Archaeologists in Israel have discovered the remains of a Byzantine-era compound near Jerusalem. They believed it is to have once been a monastery and includes an oil press, wine press and mosaics.
An archaeological survey conducted on foot along the hills south of the town of Bet Shemesh brought to light remarkable finds. During the survey blocked cisterns, a cave opening and the tops of several walls were visible on the surface. These clues to the world hidden underground resulted in an extensive archaeological excavation there that exposed prosperous life dating to the Byzantine period which was previously unknown.
The compound is surrounded by an outer wall and is divided on the inside into two regions: an industrial area and an activity and residential area. An unusually large press in a rare state of preservation that was used to produce olive oil was exposed in the industrial area. A large wine press revealed outside the built compound consisted of two treading floors from which the grape must flowed to a large collecting vat. The finds revealed in the excavation indicate the local residents were engaged in wine and olive oil production for their livelihood. The impressive size of the agricultural installations shows that these facilities were used for production on an industrial-scale rather than just for domestic use. In the residential portion of the compound several rooms were exposed, some of which had a mosaic pavement preserved in them. Part of a colourful mosaic was exposed in one room where there was apparently a staircase that led to a second floor that was not preserved. In the adjacent room another multi-coloured mosaic was preserved that was adorned with a cluster of grapes surrounded by flowers set within a geometric frame. Two entire ovens used for baking were also exposed in the compound.

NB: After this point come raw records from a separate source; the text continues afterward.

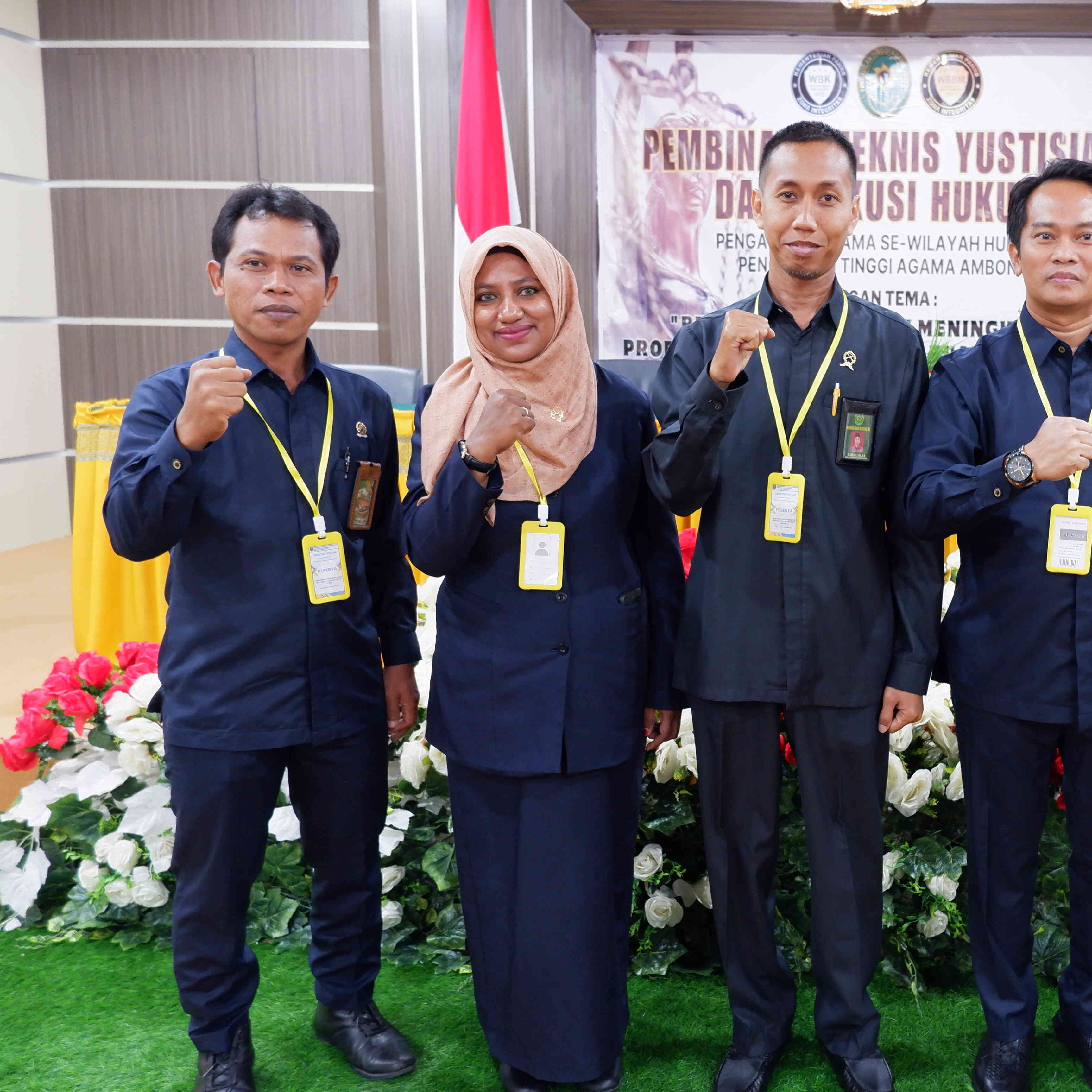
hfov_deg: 46.5
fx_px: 1213
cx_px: 836
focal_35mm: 34
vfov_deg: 48.4
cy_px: 511
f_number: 3.5
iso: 1000
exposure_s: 1/25
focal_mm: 15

According to Irene Zilberbod and Tehila libman, excavation directors on behalf of the Israel Antiquities Authority, “We believe this is the site of a monastery from the Byzantine period. It is true we did not find a church at the site or an inscription or any other unequivocal evidence of religious worship; nevertheless, the impressive construction, the dating to the Byzantine period, the magnificent mosaic floors, window and roof tile artifacts, as well as the agricultural-industrial installations inside the dwelling compound are all known to us from numerous other contemporary monasteries. Thus it is possible to reconstruct a scenario in which monks resided in a monastery that they established, made their living from the agricultural installations and dwelled in the rooms and carried out their religious activities.”
At some point, which we date to the beginning of the Islamic period (seventh century CE), the compound ceased to function and was subsequently occupied by new residents. These people changed the plan of the compound and adapted it for their needs.
Dr. Yuval Baruch, the Jerusalem Regional Archaeologist of the Israel Antiquities Authority, notes that “after exposing the compound and recognizing its importance, the Israel Antiquities Authority and Ministry of Construction and Housing undertook the measures necessary for preserving and developing the site as an archaeological landmark in the heart of the new neighborhood slated to be built there”.